» Fragmento
- - -

Eso para mí tiene un valor enorme porque quien estaba clamando y gritando era el Gerardo niño, la parte frágil, el Gerardo con susto, con miedo, entonces sentir a mis hermanos ahí eso para mí tuvo un golpe de seguridad, de amor y sobre todo de comprensión.

– ¿Sos más sensible ahora?

– Viera ahora. A mí me conmueve cualquier cosa, a veces he salido al patio, es un patiecito humilde que tenemos, es un patiecito de tres metros cuadrados, donde apenas caben unas matitas. A veces salgo a comer una naranja y me estoy comiendo la naranja y empiezo a llorar, pero a llorar con un llanto de agradecimiento y la brisa me pega y digo: ‘Ay, no puede ser que estoy aquí comiéndome una naranja, qué es esta bendición que salí del hospital y estoy sano comiéndome una naranjita aquí en el patio’.

A mí me conmueven ahora las cosas. Me hago un huevito, ahora me hice un huevito frito para el desayuno y empiezo a comérmelo con pan y de pronto empiezo a llorar de alegría. Siento que soy una persona que ha desarrollado la sensibilidad a las cosas pequeñas de la vida que tal vez antes las veía en automático.

– ¿Cómo has visualizado el futuro?

— Creo que más que cosas qué hacer, es cómo hacerlas. Un gran proyecto que tenemos Ginnés (Rodríguez, presentadora de Informe 11 Las Historias y directora de Comunicación de la Empresa de Servicios Públicos de Heredia, ESPH) y yo es hacernos, por fin, una casita. Un proyecto como la casa posiblemente lo vamos a enfrentar de una manera distinta.

- - -

» Datos proporcionados
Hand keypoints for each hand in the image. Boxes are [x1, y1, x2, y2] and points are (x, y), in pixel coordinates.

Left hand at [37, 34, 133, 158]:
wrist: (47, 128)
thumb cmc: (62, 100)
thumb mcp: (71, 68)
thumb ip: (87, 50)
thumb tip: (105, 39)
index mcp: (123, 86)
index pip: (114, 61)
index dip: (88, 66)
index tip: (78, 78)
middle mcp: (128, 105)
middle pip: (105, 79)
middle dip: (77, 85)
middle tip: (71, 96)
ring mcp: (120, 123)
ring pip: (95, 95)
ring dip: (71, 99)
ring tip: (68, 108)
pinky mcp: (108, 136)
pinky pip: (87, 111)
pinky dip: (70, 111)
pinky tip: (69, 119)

- - -

» Instrucciones
**a.** Transcribe del fragmento el tramo que va desde "Eso para mí tiene" hasta "todo de comprensión.".
**b.** Según el fragmento, ¿por qué tuvo para Gerardo un valor enorme sentir a sus hermanos ahí? Explícalo en una a tres oraciones.
Responde basándote solo en el fragmento.

» Ejercicios resueltos
**a.**
Eso para mí tiene un valor enorme porque quien estaba clamando y gritando era el Gerardo niño, la parte frágil, el Gerardo con susto, con miedo, entonces sentir a mis hermanos ahí eso para mí tuvo un golpe de seguridad, de amor y sobre todo de comprensión.

**b.** Porque quien clamaba y gritaba era el Gerardo niño, su parte frágil, asustada y con miedo. Por eso, sentir a sus hermanos allí le dio un golpe de seguridad, de amor y, sobre todo, de comprensión.